▶ [To do] Supply the number of lines in the data below that hold "building", and let that number be the whole answer.

▶ [Data extract]
◆ ◆ ◆ ◆

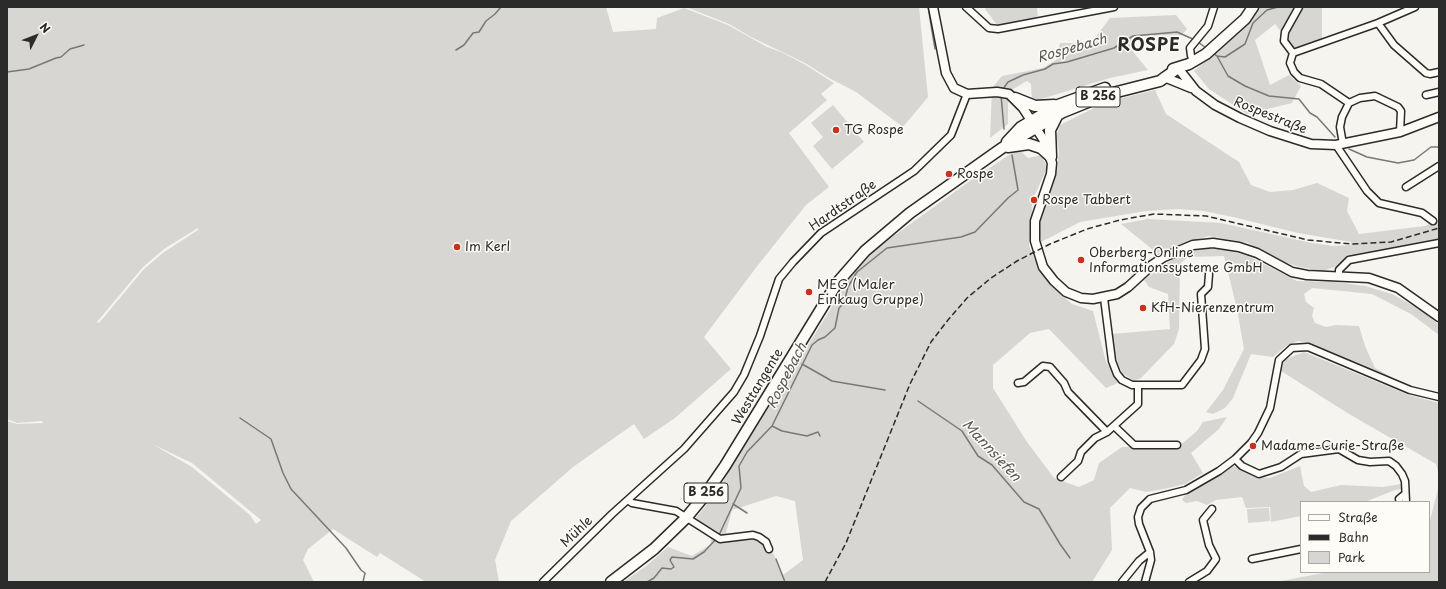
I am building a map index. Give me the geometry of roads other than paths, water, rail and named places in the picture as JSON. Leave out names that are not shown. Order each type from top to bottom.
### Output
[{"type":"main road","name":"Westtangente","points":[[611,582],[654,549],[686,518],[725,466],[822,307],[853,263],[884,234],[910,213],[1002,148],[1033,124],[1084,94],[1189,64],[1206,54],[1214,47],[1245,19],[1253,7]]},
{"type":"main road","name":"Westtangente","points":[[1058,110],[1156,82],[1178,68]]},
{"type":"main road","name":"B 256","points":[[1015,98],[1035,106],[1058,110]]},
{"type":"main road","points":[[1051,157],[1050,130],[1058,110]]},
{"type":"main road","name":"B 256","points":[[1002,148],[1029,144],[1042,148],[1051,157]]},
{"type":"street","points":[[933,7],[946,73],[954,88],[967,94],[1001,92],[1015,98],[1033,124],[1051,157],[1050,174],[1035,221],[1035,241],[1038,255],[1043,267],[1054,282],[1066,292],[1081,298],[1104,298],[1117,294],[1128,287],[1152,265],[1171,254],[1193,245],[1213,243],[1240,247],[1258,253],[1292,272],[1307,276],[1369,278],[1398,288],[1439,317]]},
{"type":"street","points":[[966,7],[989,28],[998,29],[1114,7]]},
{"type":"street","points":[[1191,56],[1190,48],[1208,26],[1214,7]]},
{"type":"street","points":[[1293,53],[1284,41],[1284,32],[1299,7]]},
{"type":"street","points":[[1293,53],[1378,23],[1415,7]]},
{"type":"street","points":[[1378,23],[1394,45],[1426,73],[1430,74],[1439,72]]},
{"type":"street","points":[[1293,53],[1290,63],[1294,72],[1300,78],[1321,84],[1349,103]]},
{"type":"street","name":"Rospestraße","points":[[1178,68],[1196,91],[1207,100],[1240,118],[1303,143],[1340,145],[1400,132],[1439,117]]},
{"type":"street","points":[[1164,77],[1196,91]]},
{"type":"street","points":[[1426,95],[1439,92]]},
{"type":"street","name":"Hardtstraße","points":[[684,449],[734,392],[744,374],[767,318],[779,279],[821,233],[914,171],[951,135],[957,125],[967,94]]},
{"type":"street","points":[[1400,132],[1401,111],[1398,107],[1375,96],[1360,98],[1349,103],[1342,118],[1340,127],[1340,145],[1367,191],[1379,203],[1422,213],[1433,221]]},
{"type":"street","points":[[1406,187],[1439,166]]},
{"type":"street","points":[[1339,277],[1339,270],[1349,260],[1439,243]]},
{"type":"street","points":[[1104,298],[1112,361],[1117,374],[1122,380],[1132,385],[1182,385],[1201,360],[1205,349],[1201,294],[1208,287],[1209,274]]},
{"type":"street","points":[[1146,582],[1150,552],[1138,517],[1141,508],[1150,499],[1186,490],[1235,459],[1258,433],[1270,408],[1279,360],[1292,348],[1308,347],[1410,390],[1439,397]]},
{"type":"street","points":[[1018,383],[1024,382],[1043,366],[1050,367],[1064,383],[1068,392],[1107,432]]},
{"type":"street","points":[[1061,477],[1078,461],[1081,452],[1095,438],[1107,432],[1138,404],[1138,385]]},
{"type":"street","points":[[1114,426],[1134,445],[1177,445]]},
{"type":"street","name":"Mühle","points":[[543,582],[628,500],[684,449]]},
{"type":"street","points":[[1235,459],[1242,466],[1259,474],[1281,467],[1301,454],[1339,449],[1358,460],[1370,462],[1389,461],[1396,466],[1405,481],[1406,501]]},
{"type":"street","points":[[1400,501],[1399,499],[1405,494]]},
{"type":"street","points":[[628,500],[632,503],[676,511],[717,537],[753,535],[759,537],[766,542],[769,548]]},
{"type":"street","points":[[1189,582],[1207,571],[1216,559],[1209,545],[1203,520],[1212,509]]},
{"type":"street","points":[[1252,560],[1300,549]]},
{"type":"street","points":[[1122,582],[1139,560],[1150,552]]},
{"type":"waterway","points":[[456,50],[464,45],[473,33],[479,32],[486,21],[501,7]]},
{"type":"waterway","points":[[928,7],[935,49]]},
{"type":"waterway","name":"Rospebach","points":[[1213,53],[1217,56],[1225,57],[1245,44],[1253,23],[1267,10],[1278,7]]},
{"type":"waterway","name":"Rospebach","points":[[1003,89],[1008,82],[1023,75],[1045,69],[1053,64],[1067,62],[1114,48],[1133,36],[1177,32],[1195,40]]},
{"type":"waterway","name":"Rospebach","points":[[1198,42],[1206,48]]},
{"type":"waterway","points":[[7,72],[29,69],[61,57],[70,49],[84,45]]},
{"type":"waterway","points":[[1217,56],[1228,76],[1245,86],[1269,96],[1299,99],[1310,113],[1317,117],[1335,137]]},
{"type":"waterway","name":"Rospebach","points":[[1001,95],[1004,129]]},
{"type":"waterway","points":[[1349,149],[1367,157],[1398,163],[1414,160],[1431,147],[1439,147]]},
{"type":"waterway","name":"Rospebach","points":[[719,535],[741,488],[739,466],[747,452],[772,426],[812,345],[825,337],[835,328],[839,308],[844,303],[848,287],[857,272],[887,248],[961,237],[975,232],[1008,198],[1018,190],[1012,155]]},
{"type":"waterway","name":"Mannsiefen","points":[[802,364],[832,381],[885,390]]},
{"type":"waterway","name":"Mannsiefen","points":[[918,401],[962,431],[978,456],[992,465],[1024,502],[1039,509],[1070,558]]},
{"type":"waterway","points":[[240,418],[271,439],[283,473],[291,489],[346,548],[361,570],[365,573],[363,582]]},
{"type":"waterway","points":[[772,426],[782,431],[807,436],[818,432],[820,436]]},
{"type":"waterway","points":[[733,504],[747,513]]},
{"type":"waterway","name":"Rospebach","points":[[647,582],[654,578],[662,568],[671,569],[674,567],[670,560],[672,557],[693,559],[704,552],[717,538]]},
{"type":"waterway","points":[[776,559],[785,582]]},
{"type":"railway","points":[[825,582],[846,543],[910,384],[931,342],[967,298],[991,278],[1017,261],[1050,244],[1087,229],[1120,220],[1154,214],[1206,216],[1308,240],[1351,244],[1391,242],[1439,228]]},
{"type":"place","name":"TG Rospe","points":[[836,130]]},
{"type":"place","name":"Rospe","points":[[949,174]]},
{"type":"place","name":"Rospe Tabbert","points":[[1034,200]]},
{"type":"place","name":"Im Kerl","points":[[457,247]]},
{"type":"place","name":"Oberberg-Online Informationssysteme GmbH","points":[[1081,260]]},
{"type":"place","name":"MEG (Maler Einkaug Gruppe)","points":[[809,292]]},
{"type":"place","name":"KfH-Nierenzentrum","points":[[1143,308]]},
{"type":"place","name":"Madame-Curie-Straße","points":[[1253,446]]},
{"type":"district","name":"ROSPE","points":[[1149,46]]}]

◆ ◆ ◆ ◆

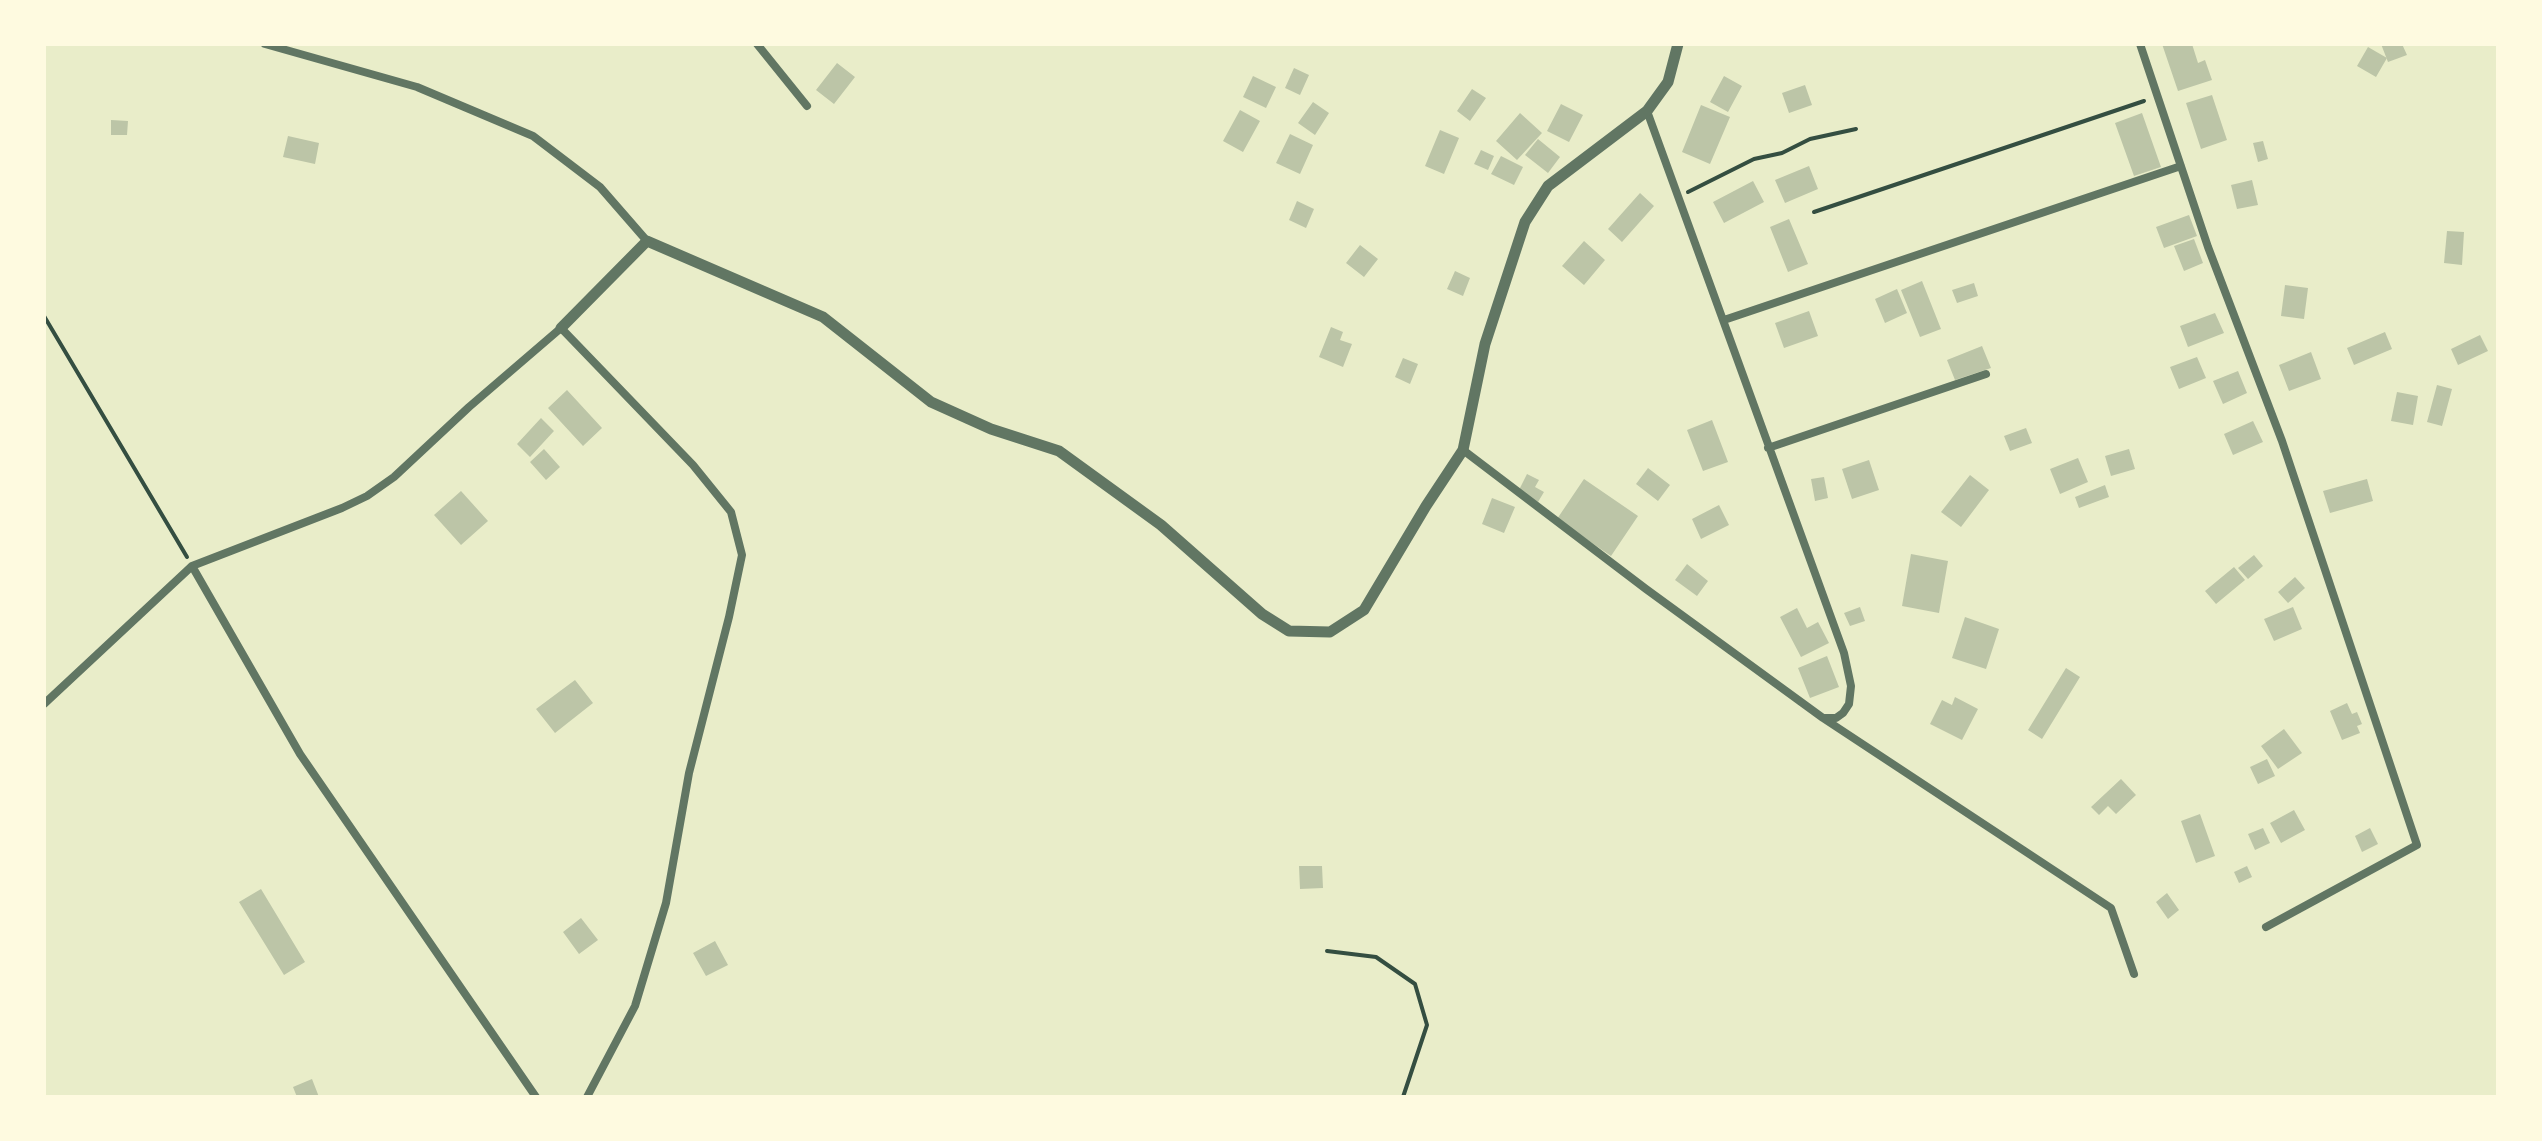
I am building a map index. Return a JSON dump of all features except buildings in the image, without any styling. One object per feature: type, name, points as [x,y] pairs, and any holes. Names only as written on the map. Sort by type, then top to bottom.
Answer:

◆ ◆ ◆ ◆

▶ [Answer to this problem] 2